• **Required work**: Where a line in the material below has the string "poslovanju", please report it.

Top of Records for this task

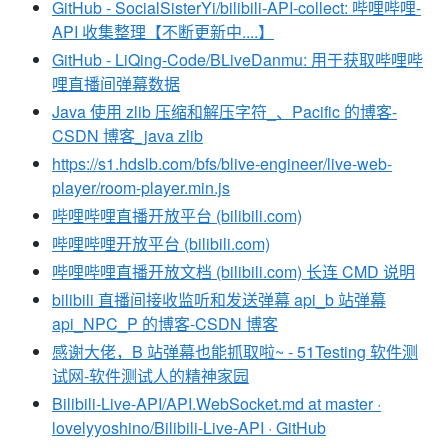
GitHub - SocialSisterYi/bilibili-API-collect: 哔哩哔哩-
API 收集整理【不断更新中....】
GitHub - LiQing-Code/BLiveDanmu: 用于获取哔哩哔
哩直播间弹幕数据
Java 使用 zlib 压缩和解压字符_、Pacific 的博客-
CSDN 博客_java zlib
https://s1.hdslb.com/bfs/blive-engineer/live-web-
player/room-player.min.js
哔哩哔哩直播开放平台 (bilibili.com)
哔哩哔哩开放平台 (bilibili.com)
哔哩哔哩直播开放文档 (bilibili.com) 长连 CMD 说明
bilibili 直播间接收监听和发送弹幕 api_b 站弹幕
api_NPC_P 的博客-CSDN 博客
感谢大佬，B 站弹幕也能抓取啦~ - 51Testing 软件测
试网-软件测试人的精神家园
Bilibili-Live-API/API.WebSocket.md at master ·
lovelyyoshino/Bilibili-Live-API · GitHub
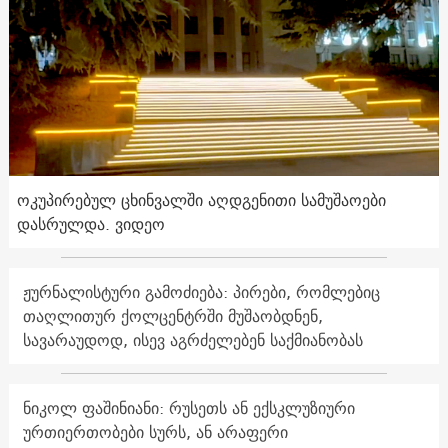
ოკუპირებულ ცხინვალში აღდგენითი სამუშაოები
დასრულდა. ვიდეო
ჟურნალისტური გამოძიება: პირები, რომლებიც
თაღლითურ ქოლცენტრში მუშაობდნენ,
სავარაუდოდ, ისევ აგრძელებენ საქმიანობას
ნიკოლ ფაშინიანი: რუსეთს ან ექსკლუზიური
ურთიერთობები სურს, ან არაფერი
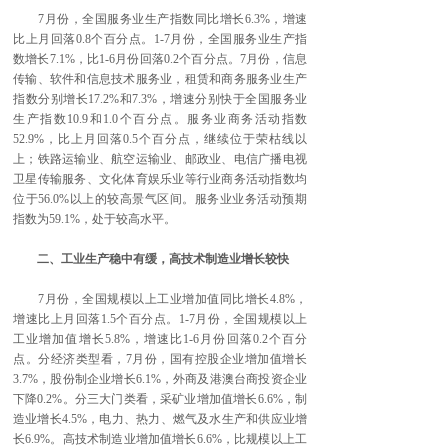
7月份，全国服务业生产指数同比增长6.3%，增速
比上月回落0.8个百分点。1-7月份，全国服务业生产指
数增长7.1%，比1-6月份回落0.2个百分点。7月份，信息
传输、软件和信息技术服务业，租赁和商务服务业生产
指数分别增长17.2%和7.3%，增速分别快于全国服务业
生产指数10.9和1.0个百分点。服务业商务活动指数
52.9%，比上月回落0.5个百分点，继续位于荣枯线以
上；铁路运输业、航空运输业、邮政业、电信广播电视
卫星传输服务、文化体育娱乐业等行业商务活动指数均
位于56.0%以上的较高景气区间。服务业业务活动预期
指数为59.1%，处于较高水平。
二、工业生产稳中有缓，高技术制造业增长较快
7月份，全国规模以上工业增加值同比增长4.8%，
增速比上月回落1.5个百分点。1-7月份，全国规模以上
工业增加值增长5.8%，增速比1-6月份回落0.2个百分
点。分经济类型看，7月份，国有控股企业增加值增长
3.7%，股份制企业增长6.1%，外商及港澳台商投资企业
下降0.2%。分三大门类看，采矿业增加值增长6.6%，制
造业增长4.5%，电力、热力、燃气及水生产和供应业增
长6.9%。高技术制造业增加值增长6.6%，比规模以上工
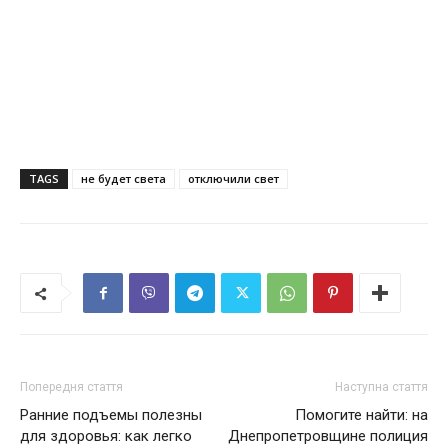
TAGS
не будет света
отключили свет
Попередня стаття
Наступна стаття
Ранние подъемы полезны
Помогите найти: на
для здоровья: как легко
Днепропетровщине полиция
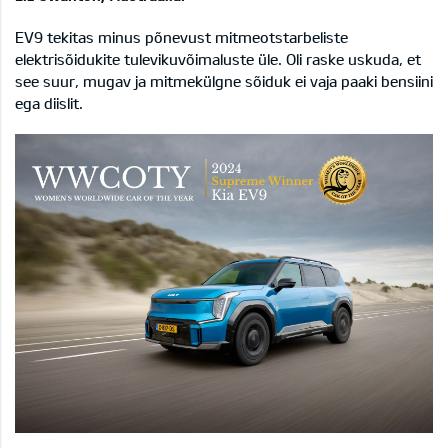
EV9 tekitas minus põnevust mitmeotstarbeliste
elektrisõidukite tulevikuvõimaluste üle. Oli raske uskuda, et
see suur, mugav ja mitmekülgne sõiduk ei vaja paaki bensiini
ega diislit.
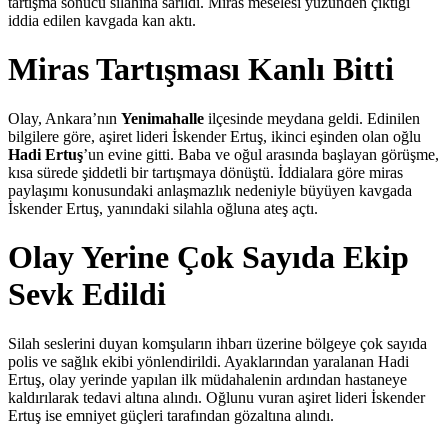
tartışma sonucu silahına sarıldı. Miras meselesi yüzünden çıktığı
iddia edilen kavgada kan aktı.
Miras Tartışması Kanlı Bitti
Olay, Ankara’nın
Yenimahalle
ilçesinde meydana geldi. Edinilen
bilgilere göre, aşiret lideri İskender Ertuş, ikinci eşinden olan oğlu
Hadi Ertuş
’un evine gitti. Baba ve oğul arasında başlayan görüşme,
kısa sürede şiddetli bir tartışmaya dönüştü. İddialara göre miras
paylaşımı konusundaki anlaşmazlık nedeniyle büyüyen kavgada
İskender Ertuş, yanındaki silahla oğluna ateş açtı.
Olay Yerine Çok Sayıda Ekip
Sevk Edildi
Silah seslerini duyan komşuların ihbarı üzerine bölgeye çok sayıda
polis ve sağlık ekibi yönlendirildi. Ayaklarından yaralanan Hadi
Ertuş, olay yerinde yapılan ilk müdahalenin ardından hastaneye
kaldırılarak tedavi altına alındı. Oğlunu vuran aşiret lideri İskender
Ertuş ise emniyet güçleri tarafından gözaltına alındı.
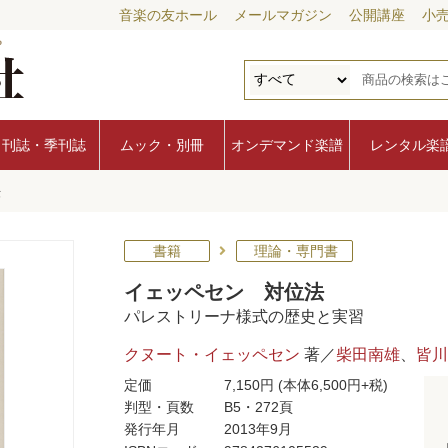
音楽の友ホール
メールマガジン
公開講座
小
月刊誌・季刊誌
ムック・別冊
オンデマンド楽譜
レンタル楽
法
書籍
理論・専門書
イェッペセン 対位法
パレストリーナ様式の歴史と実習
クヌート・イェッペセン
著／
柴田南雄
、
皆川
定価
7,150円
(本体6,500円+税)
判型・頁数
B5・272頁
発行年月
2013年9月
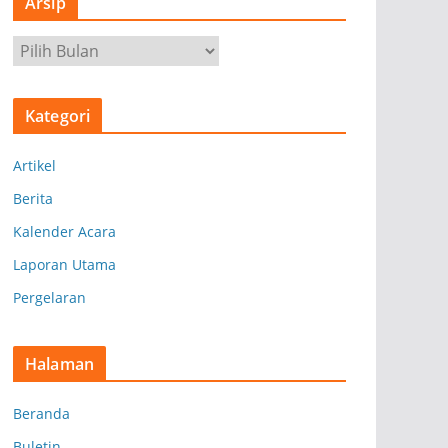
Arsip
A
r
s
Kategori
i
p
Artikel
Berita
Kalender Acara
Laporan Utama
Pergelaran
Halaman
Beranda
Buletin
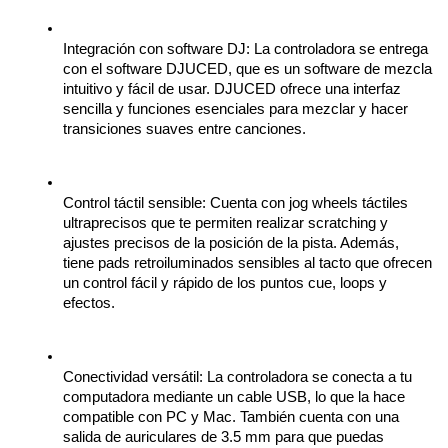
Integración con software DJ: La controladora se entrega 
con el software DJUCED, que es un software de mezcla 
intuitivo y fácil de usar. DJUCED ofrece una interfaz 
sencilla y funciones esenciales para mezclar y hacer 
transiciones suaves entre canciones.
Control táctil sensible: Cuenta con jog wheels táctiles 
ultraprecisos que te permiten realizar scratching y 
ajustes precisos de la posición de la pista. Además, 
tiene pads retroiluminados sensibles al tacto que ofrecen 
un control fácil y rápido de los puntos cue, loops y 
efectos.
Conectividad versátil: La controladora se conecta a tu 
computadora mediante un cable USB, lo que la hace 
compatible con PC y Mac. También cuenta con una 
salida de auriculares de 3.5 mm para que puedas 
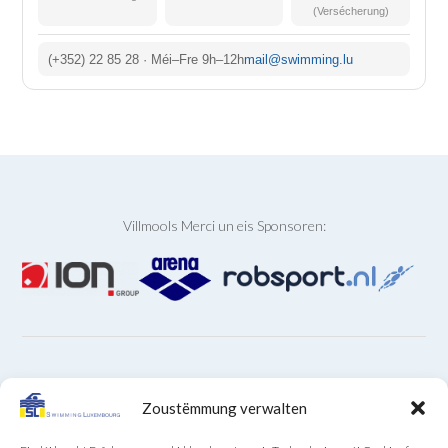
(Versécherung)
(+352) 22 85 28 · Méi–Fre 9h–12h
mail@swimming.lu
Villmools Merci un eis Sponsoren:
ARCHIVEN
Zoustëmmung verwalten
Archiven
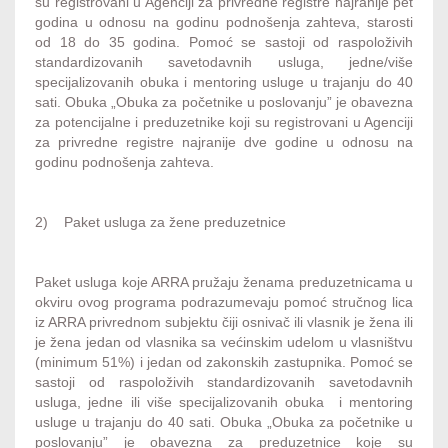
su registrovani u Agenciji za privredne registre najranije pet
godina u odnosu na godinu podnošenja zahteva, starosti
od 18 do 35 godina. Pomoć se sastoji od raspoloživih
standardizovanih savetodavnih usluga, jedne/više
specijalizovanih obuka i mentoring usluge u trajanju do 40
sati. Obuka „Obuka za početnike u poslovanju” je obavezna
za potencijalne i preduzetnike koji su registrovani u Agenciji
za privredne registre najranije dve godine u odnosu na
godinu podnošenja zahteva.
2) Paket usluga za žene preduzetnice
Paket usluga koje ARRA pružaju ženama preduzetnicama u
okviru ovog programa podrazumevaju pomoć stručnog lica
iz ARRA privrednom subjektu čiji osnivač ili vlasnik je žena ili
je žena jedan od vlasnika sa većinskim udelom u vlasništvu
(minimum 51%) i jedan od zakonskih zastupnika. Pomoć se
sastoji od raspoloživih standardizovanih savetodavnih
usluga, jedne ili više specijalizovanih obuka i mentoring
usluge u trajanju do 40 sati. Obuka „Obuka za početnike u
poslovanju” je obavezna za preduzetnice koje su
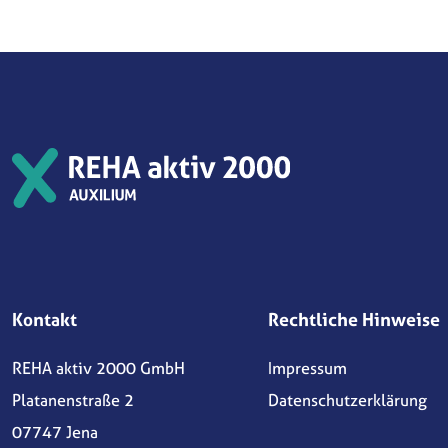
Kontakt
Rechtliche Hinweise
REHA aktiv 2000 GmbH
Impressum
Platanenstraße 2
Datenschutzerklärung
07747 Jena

Bottom of Records for this task

• **Task result**:
sati. Obuka „Obuka za početnike u poslovanju” je obavezna
poslovanju” je obavezna za preduzetnice koje su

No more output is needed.